*Desafios*.
- A) No texto sobre o Orçamento do Estado para 2012, a quem compete, segundo o Presidente da República, aprovar o Orçamento?
- B) Prossegue o texto sobre as declarações do Presidente da República acerca do Orçamento do Estado para 2012, a partir do ponto em que termina.

Questionado se entende que a proposta de suspensão em 2012 e 2013 do pagamento dos subsídios de férias e de Natal aos funcionários públicos e pensionistas é um "ataque" a um grupo específico, o Presidente da República recordou a posição que assumiu quando o anterior Governo liderado por José Sócrates fez um corte nos vencimentos dos funcionários públicos.

"Não estou a dizer-vos nada de novo. Era a posição que eu já tinha quando o anterior Governo fez um corte nos vencimentos dos funcionários públicos. Os livros ensinam-nos quais são os princípios básicos de equidade fiscal e é sabido por todos que estudam esses livros que a regressão de vencimentos ou de pensões a grupos específicos é um imposto", sustentou, insistindo que não muda de opinião "por causa de ter mudado o Governo".

Manifestando o desejo que a Assembleia da República faça um "debate aprofundado" sobre as propostas do Governo para o Orçamento do Estado para 2012, entre as quais está a suspensão e cortes nos subsídios de férias e de Natal, Cavaco lembrou que é ao Governo que cabe elaborar aquele documento e ao Parlamento a sua aprovação. "Vamos esperar pelo debate que agora vai ter lugar no sítio certo, que é a Assembleia da República", acrescentou.

Interrogado se entende que este é um bom Orçamento e adequado para a situação do país, remeteu para os deputados, a quem cabe "exclusivamente" aprovar o documento. "São os deputados que agora terão que o dizer, é o tempo da Assembleia da República, são os deputados que exclusivamente nos termos da Constituição lhes compete aprovar o Orçamento, que depois o Governo colocará em execução", repetiu.

O Presidente da República reconheceu que subsistem "naturalmente dúvidas" sobre o resultado dos sacrifícios que estão a ser exigidos e questionou se os "limites" já não terão sido ultrapassados em alguns casos, como relativamente aos pensionistas.

"Eu não sei se nalguns casos, principalmente dos pensionistas, por aquilo que me chega à Presidência da República, estes limites não podem já ter sido ultrapassado", afirmou o chefe de Estado, quando questionado sobre a razão que o levou a repetir que "há limites para os sacrifícios" na intervenção que tinha feito minutos antes na abertura do IV Congresso dos Economistas.

Distribuição justa dos sacrifícios

Antes, no discurso que abriu o Congresso da Ordem dos Economistas, Cavaco já tinha deixado alguns recados ao Governo: "A austeridade orçamental, só por si, não garante que, no futuro, o país se encontrará numa trajectória de crescimento económico e melhoria das condições de vida".

*Excerto de origem*.
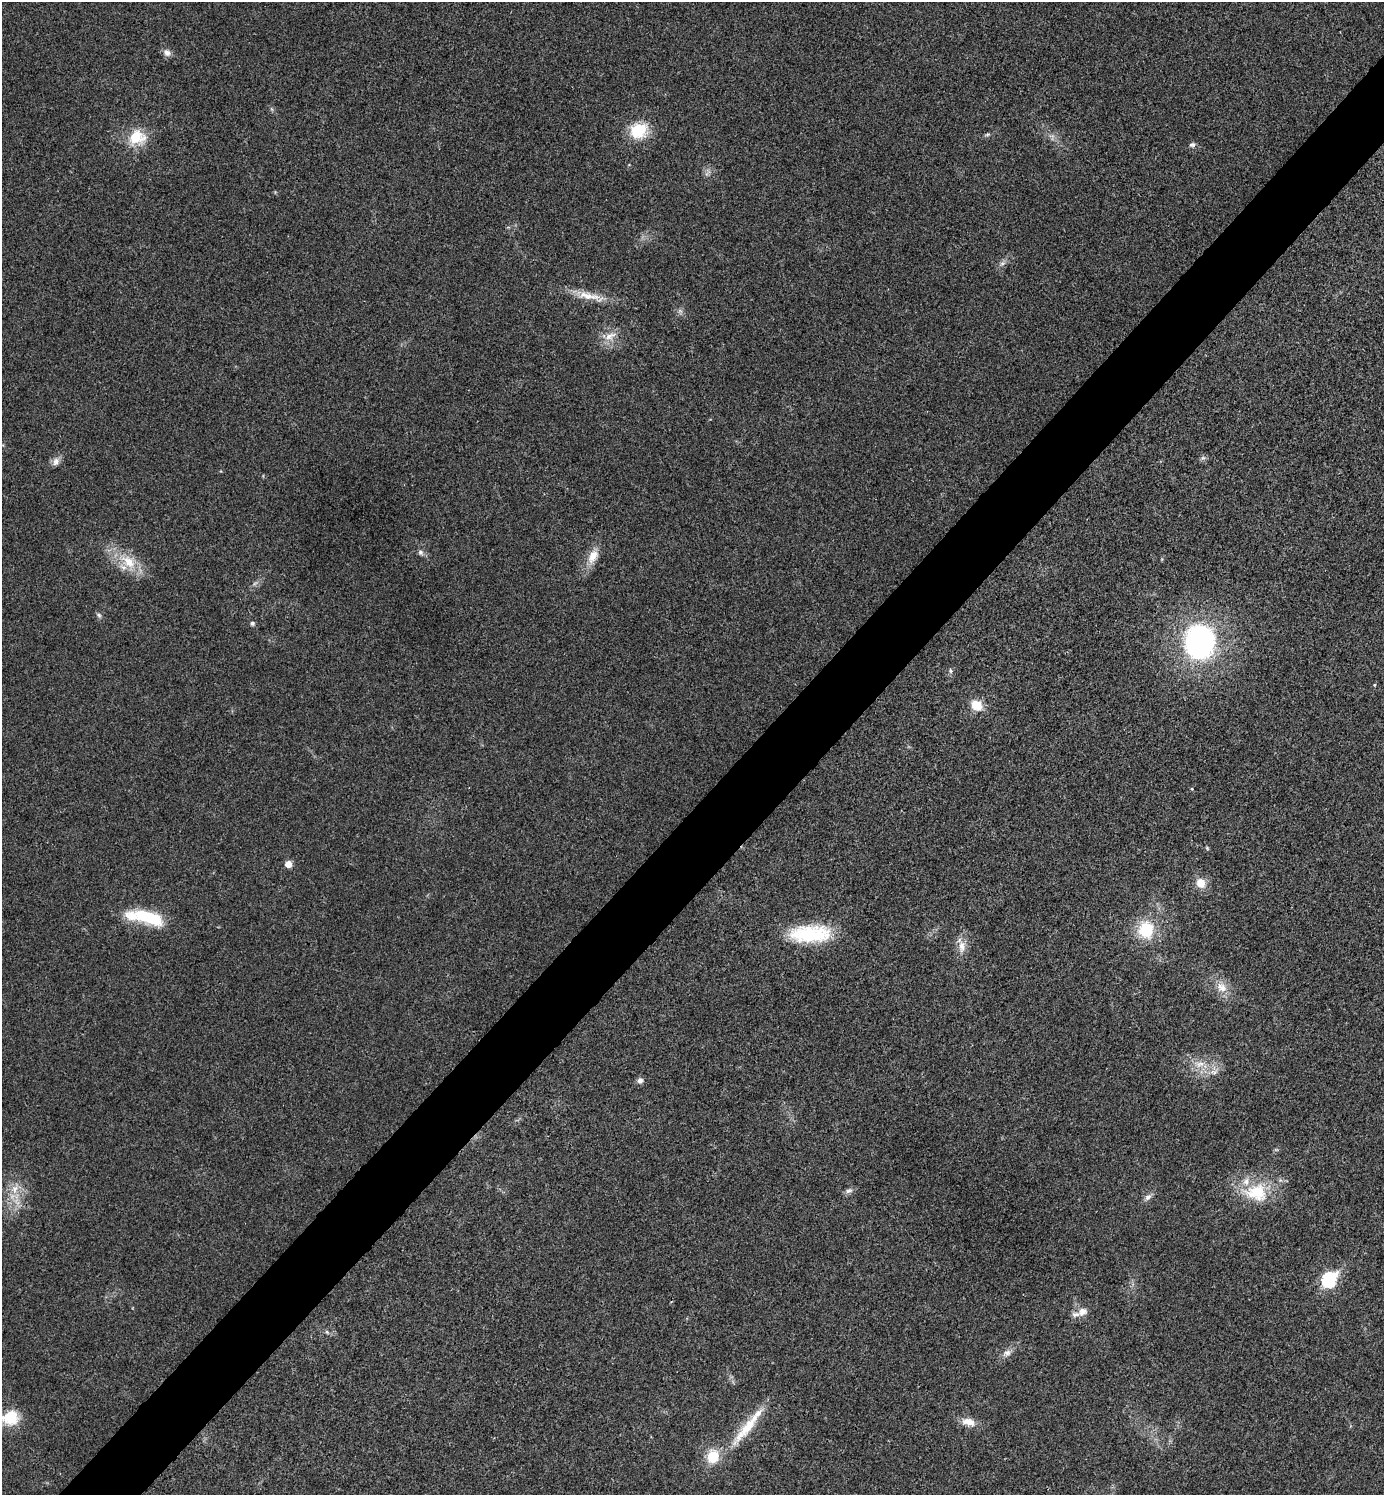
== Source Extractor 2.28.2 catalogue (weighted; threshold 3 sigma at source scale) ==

*Resultados*.
- A) Compete exclusivamente aos deputados da Assembleia da República.

- B)
O Presidente da República deixou depois um alerta na sequência das medidas de austeridade que constam no OE2012. "É necessário evitar que cresça na sociedade portuguesa o sentimento de que é injusta a distribuição dos sacrifícios, que se exige relativamente menos aos que têm maior capacidade contributiva do que a muitos outros com rendimentos mais baixos".

Cavaco Silva recordou ainda que "os últimos anos expuseram de forma evidente e dramática os desequilíbrios da economia portuguesa e a insustentabilidade do caminho que vinha a ser seguido". E reconheceu que "os portugueses são confrontados com perspectivas de recessão profunda da economia, de desemprego em níveis sem precedentes, de quebra acentuada dos rendimentos das famílias e de grande dificuldade das empresas em satisfazer as suas necessidades de financiamento".

O Presidente da República avisou ainda os portugueses que a "esperança não pode ser confundida com optimismo cego", e que é necessário cumprir primeiro o memorando da troika, antes do crescimento económico e da criação de emprego.

Diálogo com oposição e parceiros sociais

Diante de uma plateia de economistas, Cavaco Silva frisou que o consenso alargado em torno do programa da troika tem sido valorizado positivamente a nível internacional e numa mensagem dirigida a Passos Coelho e António José Seguro, que estarão frente-a-frente no Conselho de Estado da próxima semana, desafiou os partidos a preservarem esse "activo politico".

"O Governo deve reconhecer a importância de manter, em permanência, abertura e empenho no diálogo com a oposição e com os parceiros sociais. Da oposição espera-se também uma atitude responsável embora exigente que ajude o pais e a sociedade a vencerem os enormes desafios que têm à sua frente."

O Presidente exigiu uma "reforma profunda do Estado" e - numa altura em que o Governo está a negociar o programa de ajustamento para a Madeira - avisou: "Ninguém tem o direito de hipotecar o bem-estar das gerações vindouras".

Cavaco regressou ao tema do crescimento económico, que tem sido a bandeira dos partidos à esquerda, para deixar outro aviso ao Governo. "A experiência recente - nomeadamente a nível internacional - confirma que os programas de ajustamento não podem cingir-se ao plano orçamental. Ajustamentos baseados numa trajectória recessiva são insustentáveis. É crucial, portanto, conjugar a dimensão orçamental com medidas destinadas a criar condições propícias ao crescimento."

O Presidente deu força à pressão dos banqueiros sobre o Governo ao considerar que é "indispensável" diminuir a exposição da banca nacional ao sector empresarial do Estado.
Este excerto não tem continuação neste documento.